🤖 AI Summary
This work identifies a high-variance problem in reward model (RM) training for large language model (LLM) alignment: independently trained RMs on the same preference dataset exhibit substantial disagreement in ranking predictions, leading to error-prone and performance-degrading policy optimization when relying on a single RM. To address this, we propose Variance-Aware Policy Optimization (VAP), the first framework to incorporate RM prediction variance as an uncertainty measure directly into the reinforcement learning objective via a variance-regularized term that constrains policy updates. We theoretically prove that VAP reduces the risk of generating low-quality responses. Empirically, across multiple LLMs and RM configurations, VAP significantly improves alignment stability and robustness compared to standard RLHF pipelines, demonstrating consistent gains in both offline evaluation and online deployment settings.
📝 Abstract
Alignment of large language models (LLMs) typically involves training a reward model on preference data, followed by policy optimization with respect to the reward model.
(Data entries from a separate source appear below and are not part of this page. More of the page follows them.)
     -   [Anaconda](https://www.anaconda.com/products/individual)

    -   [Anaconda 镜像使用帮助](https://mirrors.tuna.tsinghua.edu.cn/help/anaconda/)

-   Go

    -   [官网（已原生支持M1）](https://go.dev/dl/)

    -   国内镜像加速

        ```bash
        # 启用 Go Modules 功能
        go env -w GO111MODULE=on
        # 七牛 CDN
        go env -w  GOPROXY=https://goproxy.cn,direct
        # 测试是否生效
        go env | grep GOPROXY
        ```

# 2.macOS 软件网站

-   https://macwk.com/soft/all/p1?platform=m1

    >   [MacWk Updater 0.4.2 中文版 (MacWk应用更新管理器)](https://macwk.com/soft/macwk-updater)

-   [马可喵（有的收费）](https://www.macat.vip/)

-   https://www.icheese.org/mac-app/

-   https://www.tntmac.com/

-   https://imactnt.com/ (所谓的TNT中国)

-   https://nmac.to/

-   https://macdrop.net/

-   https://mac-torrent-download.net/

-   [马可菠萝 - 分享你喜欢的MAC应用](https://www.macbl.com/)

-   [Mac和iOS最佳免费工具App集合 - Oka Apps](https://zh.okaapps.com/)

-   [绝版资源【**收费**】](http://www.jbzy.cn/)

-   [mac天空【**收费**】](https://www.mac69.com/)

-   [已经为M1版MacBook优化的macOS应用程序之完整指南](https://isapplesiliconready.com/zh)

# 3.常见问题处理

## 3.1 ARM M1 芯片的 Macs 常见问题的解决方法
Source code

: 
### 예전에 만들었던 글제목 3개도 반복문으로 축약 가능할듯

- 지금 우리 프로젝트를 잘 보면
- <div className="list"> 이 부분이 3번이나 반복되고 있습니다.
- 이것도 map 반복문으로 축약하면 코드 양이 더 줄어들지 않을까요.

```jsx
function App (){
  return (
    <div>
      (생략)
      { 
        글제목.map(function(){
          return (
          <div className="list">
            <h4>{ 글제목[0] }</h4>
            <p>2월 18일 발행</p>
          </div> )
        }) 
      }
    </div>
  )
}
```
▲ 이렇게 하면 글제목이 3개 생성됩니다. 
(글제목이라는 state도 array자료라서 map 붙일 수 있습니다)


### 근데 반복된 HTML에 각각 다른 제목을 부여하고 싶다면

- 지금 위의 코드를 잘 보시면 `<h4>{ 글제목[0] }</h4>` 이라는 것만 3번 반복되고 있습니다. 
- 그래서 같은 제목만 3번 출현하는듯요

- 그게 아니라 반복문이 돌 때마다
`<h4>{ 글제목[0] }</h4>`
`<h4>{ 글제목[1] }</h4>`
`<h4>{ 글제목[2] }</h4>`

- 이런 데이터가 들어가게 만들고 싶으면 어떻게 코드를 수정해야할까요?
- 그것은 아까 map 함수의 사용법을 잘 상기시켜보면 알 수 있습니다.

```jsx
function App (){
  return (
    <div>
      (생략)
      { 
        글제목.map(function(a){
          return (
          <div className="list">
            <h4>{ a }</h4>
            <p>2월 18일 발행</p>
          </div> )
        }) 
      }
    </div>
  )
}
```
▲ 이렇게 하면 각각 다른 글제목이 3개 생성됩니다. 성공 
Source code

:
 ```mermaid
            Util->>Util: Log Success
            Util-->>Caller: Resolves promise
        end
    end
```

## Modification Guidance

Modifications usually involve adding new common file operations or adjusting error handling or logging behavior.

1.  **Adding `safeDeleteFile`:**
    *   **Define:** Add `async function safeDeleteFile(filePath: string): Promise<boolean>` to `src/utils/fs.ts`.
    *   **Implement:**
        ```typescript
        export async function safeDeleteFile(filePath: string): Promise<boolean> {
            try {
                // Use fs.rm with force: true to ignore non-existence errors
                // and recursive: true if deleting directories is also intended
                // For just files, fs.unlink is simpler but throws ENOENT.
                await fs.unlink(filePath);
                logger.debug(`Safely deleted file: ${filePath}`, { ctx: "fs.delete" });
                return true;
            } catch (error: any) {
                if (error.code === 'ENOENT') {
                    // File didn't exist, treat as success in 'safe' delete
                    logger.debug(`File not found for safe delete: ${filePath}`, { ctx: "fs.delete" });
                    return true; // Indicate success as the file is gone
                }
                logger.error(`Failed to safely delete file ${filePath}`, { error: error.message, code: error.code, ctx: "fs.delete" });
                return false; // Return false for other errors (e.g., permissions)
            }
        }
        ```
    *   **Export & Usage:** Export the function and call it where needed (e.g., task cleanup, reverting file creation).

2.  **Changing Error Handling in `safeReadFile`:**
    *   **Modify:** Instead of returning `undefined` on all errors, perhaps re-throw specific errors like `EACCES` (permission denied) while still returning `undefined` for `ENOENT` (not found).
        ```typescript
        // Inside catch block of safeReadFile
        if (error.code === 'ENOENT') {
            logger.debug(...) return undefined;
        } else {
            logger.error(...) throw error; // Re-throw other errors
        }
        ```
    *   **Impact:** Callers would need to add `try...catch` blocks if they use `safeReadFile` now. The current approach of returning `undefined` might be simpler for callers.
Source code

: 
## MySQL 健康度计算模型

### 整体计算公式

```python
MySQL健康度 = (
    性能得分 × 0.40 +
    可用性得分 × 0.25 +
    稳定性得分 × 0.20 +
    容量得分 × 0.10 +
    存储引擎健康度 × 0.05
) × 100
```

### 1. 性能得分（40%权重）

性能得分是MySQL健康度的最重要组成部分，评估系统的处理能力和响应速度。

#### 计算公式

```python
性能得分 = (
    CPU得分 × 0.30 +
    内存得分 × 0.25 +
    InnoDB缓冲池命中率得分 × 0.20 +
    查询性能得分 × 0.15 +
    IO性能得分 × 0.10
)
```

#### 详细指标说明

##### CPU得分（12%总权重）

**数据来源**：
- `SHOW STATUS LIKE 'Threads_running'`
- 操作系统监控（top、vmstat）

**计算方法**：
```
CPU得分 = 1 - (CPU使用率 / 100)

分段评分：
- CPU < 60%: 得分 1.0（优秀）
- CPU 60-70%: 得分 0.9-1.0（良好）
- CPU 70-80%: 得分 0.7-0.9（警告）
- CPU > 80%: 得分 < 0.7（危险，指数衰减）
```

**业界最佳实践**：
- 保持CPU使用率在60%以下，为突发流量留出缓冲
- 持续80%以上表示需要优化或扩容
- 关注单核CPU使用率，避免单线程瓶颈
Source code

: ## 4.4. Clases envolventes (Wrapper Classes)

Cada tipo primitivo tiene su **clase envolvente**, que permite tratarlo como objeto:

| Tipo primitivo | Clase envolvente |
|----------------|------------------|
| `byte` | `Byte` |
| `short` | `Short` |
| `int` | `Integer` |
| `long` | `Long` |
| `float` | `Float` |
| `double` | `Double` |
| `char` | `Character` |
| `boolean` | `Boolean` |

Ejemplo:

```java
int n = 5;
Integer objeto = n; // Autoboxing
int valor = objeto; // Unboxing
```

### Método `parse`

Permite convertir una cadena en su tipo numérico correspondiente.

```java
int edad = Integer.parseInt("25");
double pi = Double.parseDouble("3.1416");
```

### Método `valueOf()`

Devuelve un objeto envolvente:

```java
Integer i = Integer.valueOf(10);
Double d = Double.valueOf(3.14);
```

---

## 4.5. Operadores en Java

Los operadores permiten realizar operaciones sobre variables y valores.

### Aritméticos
However, optimizing policies with respect to a single reward model estimate can render it vulnerable to inaccuracies in the reward model. We empirically study the variability of reward model training on open-source benchmarks. We observe that independently trained reward models on the same preference dataset can exhibit substantial disagreement, highlighting the instability of current alignment strategies. Employing a theoretical model, we demonstrate that variability in reward model estimation can cause overfitting, leading to the risk of performance degradation. To mitigate this risk, we propose a variance-aware policy optimization framework for preference-based alignment. The key ingredient of the framework is a new policy regularizer that incorporates reward model variance estimates. We show that variance-aware policy optimization provably reduces the risk of outputting a worse policy than the default. Experiments across diverse LLM and reward model configurations confirm that our approach yields more stable and robust alignment than the standard (variance-unaware) pipeline.